Dalla Cina, come hanno rivelato gli analisti, sono arrivati più “silenzi” che commenti. La risposta cinese al summit tra Putin e Kim è stata “molto debole”, ha commentato Victor Cha, vicepresidente senior per l’Asia e la Corea presso il Center for Strategic and International Studies. Una reticenza che vela le preoccupazioni del gigante asiatico che, di fatto, tiene in vita il regime nordcoreano. I motivi dei timori cinesi sono facilmente intuibili. La Cina vede come fumo negli occhi qualsiasi destabilizzazione o rottura dello status-quo nella regione. Pechino non vuole che la situazione nella Penisola coreana precipiti, così come, al tempo stesso, non vuole un crollo del regime. A ogni spavalderia di Kim, a cui la Russia potrebbe offrire aiuto per potenziare il suo armamento nucleare alimentando così la sua “pericolosità”, segue una serrata dei ranghi tra gli Usa e i suoi alleati regionali. Altra cosa non gradita da Pechino.

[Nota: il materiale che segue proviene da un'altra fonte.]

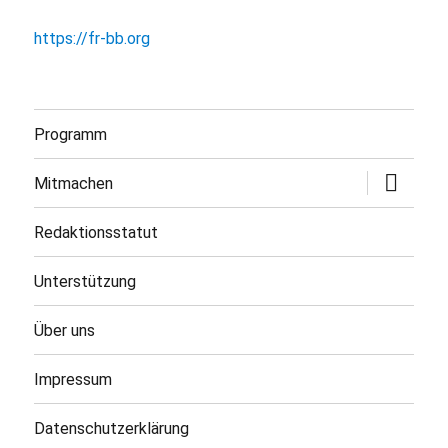
https://fr-bb.org
Programm
Untermen
Mitmachen
öffnen
Redaktionsstatut
Unterstützung
Über uns
Impressum
Datenschutzerklärung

Il vertice tra Kim Jong-un e Vladimir Putin nella capitale nordcoreana - ANSA
"Se Putin fornirà maggiore sostegno alla Corea del Nord sulle questioni nucleari, inclusa più assistenza tecnica, diventerà più difficile per la Cina controllare la situazione nella Penisola coreana", ha spiegato Liu Dongshu, dell’Università di Hong Kong.

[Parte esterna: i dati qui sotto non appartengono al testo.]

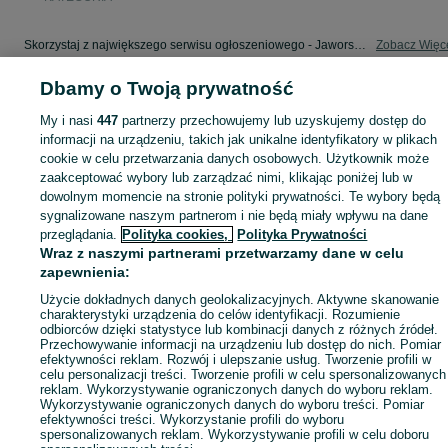
Skorzystaj z największego serwisu ogłoszeniowego - Jaworsko i okolice! - kupuj lub sprzedawaj jeszcze wygodniej w kategorii Noclegi Polska!
Zobacz Więc
Dbamy o Twoją prywatność
Mapa kategorii
Mapa miejscowości
My i nasi
447
partnerzy przechowujemy lub uzyskujemy dostęp do
informacji na urządzeniu, takich jak unikalne identyfikatory w plikach
Mapa ministron
cookie w celu przetwarzania danych osobowych. Użytkownik może
Popularne wyszukiwania
zaakceptować wybory lub zarządzać nimi, klikając poniżej lub w
dowolnym momencie na stronie polityki prywatności. Te wybory będą
sygnalizowane naszym partnerom i nie będą miały wpływu na dane
przeglądania.
Polityka cookies,
Polityka Prywatności
Wraz z naszymi partnerami przetwarzamy dane w celu
zapewnienia:
Użycie dokładnych danych geolokalizacyjnych. Aktywne skanowanie
charakterystyki urządzenia do celów identyfikacji. Rozumienie
odbiorców dzięki statystyce lub kombinacji danych z różnych źródeł.
Przechowywanie informacji na urządzeniu lub dostęp do nich. Pomiar
efektywności reklam. Rozwój i ulepszanie usług. Tworzenie profili w
celu personalizacji treści. Tworzenie profili w celu spersonalizowanych
reklam. Wykorzystywanie ograniczonych danych do wyboru reklam.
Wykorzystywanie ograniczonych danych do wyboru treści. Pomiar
efektywności treści. Wykorzystanie profili do wyboru
spersonalizowanych reklam. Wykorzystywanie profili w celu doboru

Più maliziosa l’interpretazione di Yu-jen, professore di studi sulla Cina e sull’Asia-Pacifico presso l’Università Sun Yat-sen di Taiwan che, dietro il viaggio di Putin in Corea del Nord, ci sia l’intenzione “di usare Pyongyang per contenere la Cina”. Per Alexander Gabuev, direttore del Carnegie Russia Eurasia Center “la Cina potrebbe provare a porre alcune limitazioni a tale relazione”. Insomma amici sì, ma solo sotto l'occhialuta vigilanza di Pechino.